I don't place my hopes on Leaders. Experience has taught me that we can easily lose them through violence, death, imprisonment, or corruption. A person is autonomous when that person has become her or his own "leader." The gain derived from this "leadership" should be shared with others and with the community. It helps when people who have developed this "leadership" become known. This has a stimulating and healing effect on the black community that has amassed an enormous experience of pain, hatred, repudiation, fear, and suffering. Oh, how painful it is to see all of this reflected in each other's eyes. This is how a new kind of flight behavior originates. We must fight this.

Myself, I'm beyond the "state of sadness." I have developed my "leadership" and use it as a "sharer." Now I'm moving towards a state of "serviceability." That's why I write the way I write: out of sadness. I can write about "evil" because I feel happy - and so strong that I can attack the demons in life so that I can share something of my experiences with others, and maybe so that they can then manage those demons themselves. Through my publications I am expressing my loyalty to my community, especially to those closest to me. When I write, I think endlessly of the people I love. My background is tremendously varied: individuals that can only be reached through that which is simple, direct, emotional, and others who are touched by the extremely abstract, plus all kinds of variations in between. What causes me to Vibrate is creating something that is accessible to the most ordinary, and complex enough for the most extraordinary amongst us - and my work always has to be useful, because that is my tradition: utility. In this way, I remain serviceable: a servant is what I want to be.

Writing for me is a natural and fluid process. I write in a notebook with a pen, and preferably in bed, as I did as a child. Oh - you should come see my "cabin." Two years ago I had a room with washing and toilet facilities outside it - no kitchen. No guest room. But my books' selling successfully and my selling film rights have placed me in a position to build a place to live - on a hill: a captivating view with curious light, and everything right within reach. These conditions fit perfectly with the atmosphere I needed to write Possessing the Secret of Joy, my latest novel about female circumcision.

It's true, a lot of money can make life a little easier. But even where this is concerned I'm a "sharer." At first I made mistakes, and so learned to spend my money sensibly, to find a balance in sharing - not stinting on myself and not burdening others by "overgiving."
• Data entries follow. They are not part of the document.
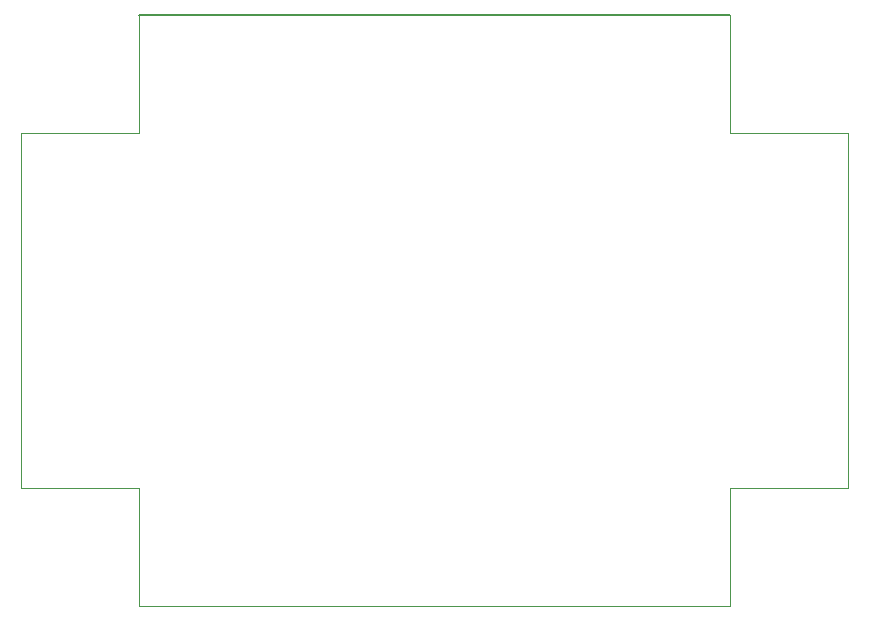
<source format=gbr>
%TF.GenerationSoftware,KiCad,Pcbnew,9.0.4*%
%TF.CreationDate,2025-10-15T08:51:35-06:00*%
%TF.ProjectId,Sumo_RapsPico,53756d6f-5f52-4617-9073-5069636f2e6b,rev?*%
%TF.SameCoordinates,Original*%
%TF.FileFunction,Profile,NP*%
%FSLAX46Y46*%
G04 Gerber Fmt 4.6, Leading zero omitted, Abs format (unit mm)*
G04 Created by KiCad (PCBNEW 9.0.4) date 2025-10-15 08:51:35*
%MOMM*%
%LPD*%
G01*
G04 APERTURE LIST*
%TA.AperFunction,Profile*%
%ADD10C,0.050000*%
%TD*%
%TA.AperFunction,Profile*%
%ADD11C,0.200000*%
%TD*%
G04 APERTURE END LIST*
D10*
X100180000Y-90540000D02*
X100180000Y-80540000D01*
X150180000Y-40540000D02*
X150180000Y-50540000D01*
X90180000Y-80540000D02*
X90180000Y-50540000D01*
X160180000Y-50540000D02*
X160180000Y-80540000D01*
X150180000Y-90540000D02*
X100180000Y-90540000D01*
X100180000Y-80540000D02*
X90180000Y-80540000D01*
X150180000Y-50540000D02*
X160180000Y-50540000D01*
X90180000Y-50540000D02*
X100180000Y-50540000D01*
X160180000Y-80540000D02*
X150180000Y-80540000D01*
D11*
X100180000Y-40540000D02*
X150180000Y-40540000D01*
D10*
X150180000Y-80540000D02*
X150180000Y-90540000D01*
X100180000Y-50540000D02*
X100180000Y-40540000D01*
M02*

</source>
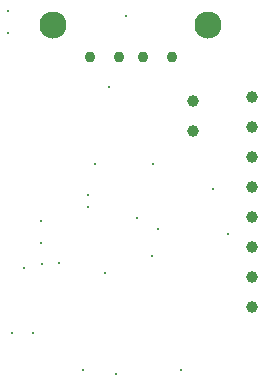
<source format=gbr>
%TF.GenerationSoftware,KiCad,Pcbnew,7.0.9*%
%TF.CreationDate,2024-08-25T17:31:08+01:00*%
%TF.ProjectId,RISKYKVM,5249534b-594b-4564-9d2e-6b696361645f,rev?*%
%TF.SameCoordinates,Original*%
%TF.FileFunction,Plated,1,4,PTH,Drill*%
%TF.FilePolarity,Positive*%
%FSLAX46Y46*%
G04 Gerber Fmt 4.6, Leading zero omitted, Abs format (unit mm)*
G04 Created by KiCad (PCBNEW 7.0.9) date 2024-08-25 17:31:08*
%MOMM*%
%LPD*%
G01*
G04 APERTURE LIST*
%TA.AperFunction,ViaDrill*%
%ADD10C,0.300000*%
%TD*%
%TA.AperFunction,ComponentDrill*%
%ADD11C,0.920000*%
%TD*%
%TA.AperFunction,ComponentDrill*%
%ADD12C,1.000000*%
%TD*%
%TA.AperFunction,ComponentDrill*%
%ADD13C,2.300000*%
%TD*%
G04 APERTURE END LIST*
D10*
X119775000Y-77375000D03*
X119800000Y-79250000D03*
X120150000Y-104630000D03*
X121131400Y-99134100D03*
X121925000Y-104650000D03*
X122600000Y-95100000D03*
X122600000Y-97000000D03*
X122630000Y-98740000D03*
X124077800Y-98676900D03*
X126145000Y-107797500D03*
X126530218Y-93916221D03*
X126566051Y-92941667D03*
X127107000Y-90344800D03*
X128010000Y-99540000D03*
X128360000Y-83820000D03*
X128900000Y-108100000D03*
X129720000Y-77770000D03*
X130700000Y-94900000D03*
X131980000Y-98100000D03*
X132085400Y-90319400D03*
X132466400Y-95831200D03*
X134455000Y-107797500D03*
X137100000Y-92450000D03*
X138400000Y-96200000D03*
D11*
%TO.C,J3*%
X126675000Y-81267100D03*
X129175000Y-81267100D03*
X131175000Y-81267100D03*
X133675000Y-81267100D03*
D12*
%TO.C,J2*%
X135400000Y-85000000D03*
X135400000Y-87540000D03*
%TO.C,J4*%
X140390000Y-84610000D03*
X140390000Y-87150000D03*
X140390000Y-89690000D03*
X140390000Y-92230000D03*
X140390000Y-94770000D03*
X140390000Y-97310000D03*
X140390000Y-99850000D03*
X140390000Y-102390000D03*
D13*
%TO.C,J3*%
X123605000Y-78557100D03*
X136745000Y-78557100D03*
M02*

</source>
Oh, the family never has enough; they stay needy without even showing concern or interest in my health or my work. But something like that, too, demands learning experiences. People often don't know what to do with their money when it suddenly comes pouring in. And American society offers attractive possibilities: Cadillacs, villas, sophisticated drugs.

Last night I dreamed about my mother. I can still feel it in my heart - pain mixed with nostalgia. She really lived like an Amazon and did everything excellently. Always on the go. The past six years this woman has been a total invalid. She can only lie on her back. It hurts her so much because she has become what she never thought she'd be: helpless and in need of help. I stepped away from her suffering with difficulty and a lot of pain, but a dream like that brings her suffering so close.

My mother and I. My daughter and I. The tulips standing on the table. Oh, so fragile the circle of life is. I have no words to express our being with each other. That's how life comes together in an eternity of incomprehensible circles - right now.